Truthfully i'm not sure what the difference is between that behavior is.
No, i downgraded my operating system to Server 2019 and everything started working. Ran into a different issue afterwards unfortunately. Too much data was being forwarded and had to start using a heavy forwarder.
Would of been nice for Splunk support to mention this. I've had to move on and decommission Server 2022. Installed 2019 like you suggested and everything is working as it should. Thanks again.

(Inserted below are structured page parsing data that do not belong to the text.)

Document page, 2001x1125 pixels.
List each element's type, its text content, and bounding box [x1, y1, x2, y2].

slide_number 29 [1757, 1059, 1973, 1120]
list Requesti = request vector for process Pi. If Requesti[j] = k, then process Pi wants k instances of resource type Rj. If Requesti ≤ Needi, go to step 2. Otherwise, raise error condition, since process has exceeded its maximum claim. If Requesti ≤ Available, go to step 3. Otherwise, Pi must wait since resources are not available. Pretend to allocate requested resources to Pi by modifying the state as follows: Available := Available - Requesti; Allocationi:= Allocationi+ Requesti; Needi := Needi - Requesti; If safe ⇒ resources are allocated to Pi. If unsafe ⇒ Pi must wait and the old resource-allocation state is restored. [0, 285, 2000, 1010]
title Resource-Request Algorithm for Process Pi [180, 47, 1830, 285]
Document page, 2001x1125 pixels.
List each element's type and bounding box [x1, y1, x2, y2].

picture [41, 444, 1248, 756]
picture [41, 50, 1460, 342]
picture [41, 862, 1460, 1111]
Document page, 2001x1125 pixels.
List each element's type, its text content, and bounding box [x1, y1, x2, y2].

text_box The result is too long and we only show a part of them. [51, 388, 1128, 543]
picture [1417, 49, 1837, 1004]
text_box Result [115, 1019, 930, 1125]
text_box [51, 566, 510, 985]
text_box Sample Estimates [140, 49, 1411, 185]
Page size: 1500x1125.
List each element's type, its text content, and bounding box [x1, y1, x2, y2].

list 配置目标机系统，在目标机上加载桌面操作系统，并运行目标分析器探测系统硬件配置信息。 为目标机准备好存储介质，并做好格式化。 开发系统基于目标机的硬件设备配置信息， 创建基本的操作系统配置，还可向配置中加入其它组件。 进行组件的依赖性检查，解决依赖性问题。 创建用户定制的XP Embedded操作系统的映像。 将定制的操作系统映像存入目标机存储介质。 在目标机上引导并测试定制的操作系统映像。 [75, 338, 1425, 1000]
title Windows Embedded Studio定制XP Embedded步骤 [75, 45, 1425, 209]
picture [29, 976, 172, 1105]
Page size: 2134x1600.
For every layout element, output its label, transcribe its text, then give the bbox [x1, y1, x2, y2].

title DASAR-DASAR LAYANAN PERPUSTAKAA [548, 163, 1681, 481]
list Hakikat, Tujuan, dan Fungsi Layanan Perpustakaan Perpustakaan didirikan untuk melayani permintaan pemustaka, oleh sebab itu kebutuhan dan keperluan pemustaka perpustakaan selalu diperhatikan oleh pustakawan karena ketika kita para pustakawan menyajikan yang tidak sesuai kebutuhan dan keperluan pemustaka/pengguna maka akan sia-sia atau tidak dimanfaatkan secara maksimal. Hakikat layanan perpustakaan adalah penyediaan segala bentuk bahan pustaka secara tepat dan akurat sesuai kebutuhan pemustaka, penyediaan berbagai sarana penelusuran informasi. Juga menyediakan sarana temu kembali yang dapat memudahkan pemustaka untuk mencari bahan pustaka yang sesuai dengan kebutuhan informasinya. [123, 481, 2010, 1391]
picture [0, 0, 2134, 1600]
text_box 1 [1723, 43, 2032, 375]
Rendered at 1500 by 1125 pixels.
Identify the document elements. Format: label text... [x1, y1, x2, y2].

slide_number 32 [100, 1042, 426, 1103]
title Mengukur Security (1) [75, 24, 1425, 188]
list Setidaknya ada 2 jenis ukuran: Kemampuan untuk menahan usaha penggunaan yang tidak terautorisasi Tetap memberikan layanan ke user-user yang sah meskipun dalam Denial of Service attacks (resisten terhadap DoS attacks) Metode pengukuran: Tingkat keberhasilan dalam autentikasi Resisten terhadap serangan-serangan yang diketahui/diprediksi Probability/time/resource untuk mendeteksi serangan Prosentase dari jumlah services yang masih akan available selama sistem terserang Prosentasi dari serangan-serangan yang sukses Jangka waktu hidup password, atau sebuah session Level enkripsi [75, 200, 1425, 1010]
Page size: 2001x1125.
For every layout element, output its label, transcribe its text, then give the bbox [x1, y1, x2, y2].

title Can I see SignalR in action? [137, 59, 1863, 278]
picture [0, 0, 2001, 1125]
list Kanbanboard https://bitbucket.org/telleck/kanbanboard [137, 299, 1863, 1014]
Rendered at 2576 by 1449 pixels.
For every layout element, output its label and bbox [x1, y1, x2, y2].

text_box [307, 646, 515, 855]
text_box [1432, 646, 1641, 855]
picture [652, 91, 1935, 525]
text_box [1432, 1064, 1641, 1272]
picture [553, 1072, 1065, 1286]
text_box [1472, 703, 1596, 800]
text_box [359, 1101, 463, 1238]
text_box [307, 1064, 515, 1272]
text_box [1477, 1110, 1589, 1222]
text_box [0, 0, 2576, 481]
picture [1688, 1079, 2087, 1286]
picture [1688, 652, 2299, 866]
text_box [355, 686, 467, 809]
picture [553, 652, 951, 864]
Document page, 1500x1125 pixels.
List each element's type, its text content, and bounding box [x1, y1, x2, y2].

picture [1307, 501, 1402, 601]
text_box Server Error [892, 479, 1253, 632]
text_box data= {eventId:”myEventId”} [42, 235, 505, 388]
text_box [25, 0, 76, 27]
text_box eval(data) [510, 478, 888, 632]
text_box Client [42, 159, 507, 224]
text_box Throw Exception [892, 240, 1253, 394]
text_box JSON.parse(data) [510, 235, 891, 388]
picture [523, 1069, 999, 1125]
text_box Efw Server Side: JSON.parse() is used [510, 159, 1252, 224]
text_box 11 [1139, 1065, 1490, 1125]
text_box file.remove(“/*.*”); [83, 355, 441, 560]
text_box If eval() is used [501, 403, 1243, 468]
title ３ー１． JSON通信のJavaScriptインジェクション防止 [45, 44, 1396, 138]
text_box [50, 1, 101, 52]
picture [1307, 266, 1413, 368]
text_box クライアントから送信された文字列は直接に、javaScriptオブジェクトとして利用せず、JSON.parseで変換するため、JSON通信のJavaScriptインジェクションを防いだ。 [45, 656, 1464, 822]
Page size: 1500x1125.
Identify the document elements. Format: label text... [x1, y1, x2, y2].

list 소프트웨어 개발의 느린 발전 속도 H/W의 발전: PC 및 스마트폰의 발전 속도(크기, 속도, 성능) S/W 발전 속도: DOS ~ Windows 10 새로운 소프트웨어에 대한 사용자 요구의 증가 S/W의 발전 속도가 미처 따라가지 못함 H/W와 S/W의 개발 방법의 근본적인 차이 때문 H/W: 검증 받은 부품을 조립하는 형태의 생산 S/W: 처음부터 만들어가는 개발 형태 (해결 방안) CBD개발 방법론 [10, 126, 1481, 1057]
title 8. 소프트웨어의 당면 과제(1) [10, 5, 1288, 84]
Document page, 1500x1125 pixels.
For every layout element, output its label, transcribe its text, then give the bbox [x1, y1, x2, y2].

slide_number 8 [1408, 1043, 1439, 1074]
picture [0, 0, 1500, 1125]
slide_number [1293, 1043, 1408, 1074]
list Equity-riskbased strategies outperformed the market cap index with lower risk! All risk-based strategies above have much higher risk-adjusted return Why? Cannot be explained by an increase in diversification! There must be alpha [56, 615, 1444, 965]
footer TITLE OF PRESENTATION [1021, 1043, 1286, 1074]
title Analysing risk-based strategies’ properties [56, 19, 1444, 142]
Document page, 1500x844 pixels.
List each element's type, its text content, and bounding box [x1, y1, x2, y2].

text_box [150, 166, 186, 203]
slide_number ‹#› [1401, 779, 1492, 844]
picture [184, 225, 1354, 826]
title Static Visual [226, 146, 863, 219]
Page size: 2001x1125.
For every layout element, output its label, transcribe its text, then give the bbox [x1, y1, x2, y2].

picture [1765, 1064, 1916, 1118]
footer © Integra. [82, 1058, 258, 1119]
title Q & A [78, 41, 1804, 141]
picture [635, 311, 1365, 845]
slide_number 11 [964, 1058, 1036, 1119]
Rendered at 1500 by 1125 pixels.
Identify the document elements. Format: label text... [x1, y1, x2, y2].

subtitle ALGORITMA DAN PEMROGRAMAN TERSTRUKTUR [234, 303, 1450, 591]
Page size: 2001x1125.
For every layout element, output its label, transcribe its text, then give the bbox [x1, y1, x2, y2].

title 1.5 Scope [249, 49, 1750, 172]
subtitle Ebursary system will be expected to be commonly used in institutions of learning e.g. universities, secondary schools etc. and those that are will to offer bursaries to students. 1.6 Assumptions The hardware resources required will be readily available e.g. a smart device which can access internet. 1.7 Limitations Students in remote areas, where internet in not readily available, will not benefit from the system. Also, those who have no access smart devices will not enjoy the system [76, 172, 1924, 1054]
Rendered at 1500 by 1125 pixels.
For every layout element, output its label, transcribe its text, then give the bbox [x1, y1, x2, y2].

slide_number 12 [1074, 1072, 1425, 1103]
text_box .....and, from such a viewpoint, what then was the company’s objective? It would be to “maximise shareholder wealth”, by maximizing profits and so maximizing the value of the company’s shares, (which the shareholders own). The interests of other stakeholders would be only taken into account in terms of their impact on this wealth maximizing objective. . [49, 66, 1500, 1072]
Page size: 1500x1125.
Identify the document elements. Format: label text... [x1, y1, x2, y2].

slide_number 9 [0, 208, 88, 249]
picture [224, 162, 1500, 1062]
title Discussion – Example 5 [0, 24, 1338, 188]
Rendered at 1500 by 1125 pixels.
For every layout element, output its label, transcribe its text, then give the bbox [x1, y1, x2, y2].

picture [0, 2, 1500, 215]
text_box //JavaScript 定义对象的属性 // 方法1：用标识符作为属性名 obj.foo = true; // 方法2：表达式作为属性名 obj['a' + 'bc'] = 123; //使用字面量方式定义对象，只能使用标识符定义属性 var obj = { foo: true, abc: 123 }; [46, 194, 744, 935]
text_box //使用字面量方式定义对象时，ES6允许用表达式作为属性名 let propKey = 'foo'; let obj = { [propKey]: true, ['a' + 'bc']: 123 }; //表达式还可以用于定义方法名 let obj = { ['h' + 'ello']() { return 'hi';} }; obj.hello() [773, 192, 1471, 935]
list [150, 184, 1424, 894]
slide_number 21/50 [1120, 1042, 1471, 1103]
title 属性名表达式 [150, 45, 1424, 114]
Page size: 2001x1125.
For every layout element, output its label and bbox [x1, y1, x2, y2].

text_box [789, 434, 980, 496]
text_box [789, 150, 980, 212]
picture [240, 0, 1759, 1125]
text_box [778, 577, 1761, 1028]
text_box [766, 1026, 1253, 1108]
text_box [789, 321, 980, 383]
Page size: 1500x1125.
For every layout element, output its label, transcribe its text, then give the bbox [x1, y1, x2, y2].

Well.... I appreciate you helping me confirm it's just 2022 😄
Yep Server 2022 was the only outlier for us. The issue was consistent across a few 9.x UF versions as well. 9.01, 9.1.0 and 9.2.1
All had the same behavior on Server 2022 but not older win server platforms. Honestly if my infrastructure wasn't already up and running on 2022 I'd downgrade to 2019.
Really? Only 2022. I may downgrade if that's the case. I have a support ticket working with splunk and so far no luck or mention of version conflict. I may downgrade and test.
Can we bump this? I'm running into same issue.
A temporary workaround that worked for us was setting current_only to 1 and restarting the forwarder....
Splunk-wineventlog.exe still crashes and restarts, but it does at least read some events and send them before it does.
I find it strange that the other Event Logs forward just fine and not crash. It's just when forwarding the "forwarded events". We can't be the only people using windows even collectors to collect events and then forward them to splunk server.
Yeah, we have 14 servers acting as our WEF environment all with the same UF version and conf pushed out from central management/deployment. There are 6 that are Server 2016, 4 are Server 2019, and another 4 are Server 2022.
Only the Server 2022 boxes have this issue.
I've messed around with various .conf settings trying to bandaid it and only "current_only = 1" seems to make a difference
I've packed up procmon pml and .dmp files for support to look at... dunno if there's a fix possible.... I'll post back if I hear anything.